EXERCISE GOAL:
For the records below, print the lines from the line with "isik on juriidiline i" through the line with "Pertama MPLS, Mas Dhito" exactly as written; include both end lines and exclude the rest.

####################

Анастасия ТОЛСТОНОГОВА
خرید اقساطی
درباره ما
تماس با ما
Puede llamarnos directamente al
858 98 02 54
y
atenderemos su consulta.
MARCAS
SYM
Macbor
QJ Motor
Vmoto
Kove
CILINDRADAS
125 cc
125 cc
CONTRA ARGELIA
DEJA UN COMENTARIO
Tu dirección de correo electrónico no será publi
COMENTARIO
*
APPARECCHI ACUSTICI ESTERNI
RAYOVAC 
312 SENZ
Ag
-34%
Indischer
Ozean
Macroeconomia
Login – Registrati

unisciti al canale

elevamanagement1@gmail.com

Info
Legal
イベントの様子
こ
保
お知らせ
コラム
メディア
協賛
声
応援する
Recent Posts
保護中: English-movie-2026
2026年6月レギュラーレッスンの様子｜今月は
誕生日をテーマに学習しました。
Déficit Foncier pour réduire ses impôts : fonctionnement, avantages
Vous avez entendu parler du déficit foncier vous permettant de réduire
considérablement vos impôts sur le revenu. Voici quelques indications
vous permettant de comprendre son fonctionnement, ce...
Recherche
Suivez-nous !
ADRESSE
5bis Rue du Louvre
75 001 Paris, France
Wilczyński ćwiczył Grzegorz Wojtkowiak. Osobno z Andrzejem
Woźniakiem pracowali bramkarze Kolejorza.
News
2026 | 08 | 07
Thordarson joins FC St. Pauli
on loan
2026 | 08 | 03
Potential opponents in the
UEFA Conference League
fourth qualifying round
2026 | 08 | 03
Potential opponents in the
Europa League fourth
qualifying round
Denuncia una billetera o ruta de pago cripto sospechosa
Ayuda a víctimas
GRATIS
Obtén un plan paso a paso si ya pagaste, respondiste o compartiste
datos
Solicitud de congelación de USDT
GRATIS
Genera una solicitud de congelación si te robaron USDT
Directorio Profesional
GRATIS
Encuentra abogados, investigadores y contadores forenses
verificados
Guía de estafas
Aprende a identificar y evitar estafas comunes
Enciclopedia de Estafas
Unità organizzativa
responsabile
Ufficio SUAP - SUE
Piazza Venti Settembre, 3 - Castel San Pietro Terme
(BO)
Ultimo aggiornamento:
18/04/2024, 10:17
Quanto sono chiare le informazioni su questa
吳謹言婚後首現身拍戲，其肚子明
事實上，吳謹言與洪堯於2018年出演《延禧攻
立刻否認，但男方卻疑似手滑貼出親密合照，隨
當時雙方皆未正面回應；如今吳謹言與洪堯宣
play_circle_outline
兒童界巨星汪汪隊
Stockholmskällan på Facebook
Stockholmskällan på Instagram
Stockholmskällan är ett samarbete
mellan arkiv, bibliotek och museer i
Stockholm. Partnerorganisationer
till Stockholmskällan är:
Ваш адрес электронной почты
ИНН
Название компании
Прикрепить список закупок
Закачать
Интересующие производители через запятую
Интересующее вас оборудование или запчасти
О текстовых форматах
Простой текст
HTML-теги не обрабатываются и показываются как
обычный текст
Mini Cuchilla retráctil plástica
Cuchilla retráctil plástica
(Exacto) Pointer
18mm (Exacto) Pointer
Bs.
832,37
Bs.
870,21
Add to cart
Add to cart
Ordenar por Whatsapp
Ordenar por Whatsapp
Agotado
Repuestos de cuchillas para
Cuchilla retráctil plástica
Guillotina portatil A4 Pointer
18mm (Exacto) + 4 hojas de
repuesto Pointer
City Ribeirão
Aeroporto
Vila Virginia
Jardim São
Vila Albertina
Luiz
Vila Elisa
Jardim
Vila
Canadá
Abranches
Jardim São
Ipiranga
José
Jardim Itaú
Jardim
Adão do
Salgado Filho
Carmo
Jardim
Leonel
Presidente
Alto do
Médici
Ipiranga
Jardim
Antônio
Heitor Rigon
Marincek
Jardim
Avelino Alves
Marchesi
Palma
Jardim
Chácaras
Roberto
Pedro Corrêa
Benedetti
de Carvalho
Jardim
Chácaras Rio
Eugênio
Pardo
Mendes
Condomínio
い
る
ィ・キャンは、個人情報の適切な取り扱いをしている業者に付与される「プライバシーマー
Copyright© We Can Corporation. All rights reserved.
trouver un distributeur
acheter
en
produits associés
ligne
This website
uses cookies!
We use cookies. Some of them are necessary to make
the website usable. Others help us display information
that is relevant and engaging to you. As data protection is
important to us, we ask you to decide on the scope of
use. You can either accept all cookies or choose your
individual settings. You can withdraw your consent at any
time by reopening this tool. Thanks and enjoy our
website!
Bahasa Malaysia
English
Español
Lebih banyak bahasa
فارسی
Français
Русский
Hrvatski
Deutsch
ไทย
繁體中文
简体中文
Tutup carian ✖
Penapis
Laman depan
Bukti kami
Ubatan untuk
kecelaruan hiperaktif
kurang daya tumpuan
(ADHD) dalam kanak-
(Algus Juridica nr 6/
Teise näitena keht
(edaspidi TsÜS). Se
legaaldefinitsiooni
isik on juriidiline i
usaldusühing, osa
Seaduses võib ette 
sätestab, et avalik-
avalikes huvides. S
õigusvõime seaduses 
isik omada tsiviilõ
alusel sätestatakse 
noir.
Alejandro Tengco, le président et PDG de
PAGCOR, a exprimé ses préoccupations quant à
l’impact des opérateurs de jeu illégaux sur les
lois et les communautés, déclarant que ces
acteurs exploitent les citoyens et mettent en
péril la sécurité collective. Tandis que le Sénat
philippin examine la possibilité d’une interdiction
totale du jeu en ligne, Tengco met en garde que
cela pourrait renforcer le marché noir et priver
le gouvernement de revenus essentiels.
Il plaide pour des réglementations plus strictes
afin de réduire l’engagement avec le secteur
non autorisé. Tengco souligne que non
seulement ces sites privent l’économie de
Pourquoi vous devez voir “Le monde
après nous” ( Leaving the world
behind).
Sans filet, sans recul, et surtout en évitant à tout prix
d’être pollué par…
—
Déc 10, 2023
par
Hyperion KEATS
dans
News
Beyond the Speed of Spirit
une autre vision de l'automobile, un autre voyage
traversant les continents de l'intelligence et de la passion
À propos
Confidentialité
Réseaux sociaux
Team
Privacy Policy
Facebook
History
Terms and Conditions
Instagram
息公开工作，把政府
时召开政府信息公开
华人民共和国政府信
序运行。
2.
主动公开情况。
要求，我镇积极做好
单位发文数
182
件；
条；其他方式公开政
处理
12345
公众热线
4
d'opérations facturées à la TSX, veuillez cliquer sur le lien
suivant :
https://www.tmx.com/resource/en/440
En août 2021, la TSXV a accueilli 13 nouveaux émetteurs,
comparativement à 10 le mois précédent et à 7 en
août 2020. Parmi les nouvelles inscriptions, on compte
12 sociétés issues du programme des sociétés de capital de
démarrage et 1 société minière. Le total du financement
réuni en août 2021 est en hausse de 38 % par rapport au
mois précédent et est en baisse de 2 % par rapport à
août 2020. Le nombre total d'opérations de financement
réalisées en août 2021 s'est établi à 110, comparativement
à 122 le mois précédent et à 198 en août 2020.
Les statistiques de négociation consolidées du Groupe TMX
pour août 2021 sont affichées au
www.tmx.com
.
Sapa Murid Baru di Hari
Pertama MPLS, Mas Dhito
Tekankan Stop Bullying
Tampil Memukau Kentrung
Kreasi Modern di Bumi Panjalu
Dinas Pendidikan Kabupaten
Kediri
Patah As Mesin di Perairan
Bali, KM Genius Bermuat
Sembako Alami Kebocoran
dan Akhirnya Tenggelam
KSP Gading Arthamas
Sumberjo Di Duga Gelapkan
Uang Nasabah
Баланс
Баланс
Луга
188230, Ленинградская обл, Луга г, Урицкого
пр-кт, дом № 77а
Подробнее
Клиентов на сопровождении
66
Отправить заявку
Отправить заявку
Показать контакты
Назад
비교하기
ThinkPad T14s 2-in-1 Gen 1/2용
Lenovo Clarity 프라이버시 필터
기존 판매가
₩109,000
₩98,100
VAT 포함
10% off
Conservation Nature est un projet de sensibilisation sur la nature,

####################

SOLUTION TO THE EXERCISE:
isik on juriidiline i
usaldusühing, osa
Seaduses võib ette 
sätestab, et avalik-
avalikes huvides. S
õigusvõime seaduses 
isik omada tsiviilõ
alusel sätestatakse 
noir.
Alejandro Tengco, le président et PDG de
PAGCOR, a exprimé ses préoccupations quant à
l’impact des opérateurs de jeu illégaux sur les
lois et les communautés, déclarant que ces
acteurs exploitent les citoyens et mettent en
péril la sécurité collective. Tandis que le Sénat
philippin examine la possibilité d’une interdiction
totale du jeu en ligne, Tengco met en garde que
cela pourrait renforcer le marché noir et priver
le gouvernement de revenus essentiels.
Il plaide pour des réglementations plus strictes
afin de réduire l’engagement avec le secteur
non autorisé. Tengco souligne que non
seulement ces sites privent l’économie de
Pourquoi vous devez voir “Le monde
après nous” ( Leaving the world
behind).
Sans filet, sans recul, et surtout en évitant à tout prix
d’être pollué par…
—
Déc 10, 2023
par
Hyperion KEATS
dans
News
Beyond the Speed of Spirit
une autre vision de l'automobile, un autre voyage
traversant les continents de l'intelligence et de la passion
À propos
Confidentialité
Réseaux sociaux
Team
Privacy Policy
Facebook
History
Terms and Conditions
Instagram
息公开工作，把政府
时召开政府信息公开
华人民共和国政府信
序运行。
2.
主动公开情况。
要求，我镇积极做好
单位发文数
182
件；
条；其他方式公开政
处理
12345
公众热线
4
d'opérations facturées à la TSX, veuillez cliquer sur le lien
suivant :
https://www.tmx.com/resource/en/440
En août 2021, la TSXV a accueilli 13 nouveaux émetteurs,
comparativement à 10 le mois précédent et à 7 en
août 2020. Parmi les nouvelles inscriptions, on compte
12 sociétés issues du programme des sociétés de capital de
démarrage et 1 société minière. Le total du financement
réuni en août 2021 est en hausse de 38 % par rapport au
mois précédent et est en baisse de 2 % par rapport à
août 2020. Le nombre total d'opérations de financement
réalisées en août 2021 s'est établi à 110, comparativement
à 122 le mois précédent et à 198 en août 2020.
Les statistiques de négociation consolidées du Groupe TMX
pour août 2021 sont affichées au
www.tmx.com
.
Sapa Murid Baru di Hari
Pertama MPLS, Mas Dhito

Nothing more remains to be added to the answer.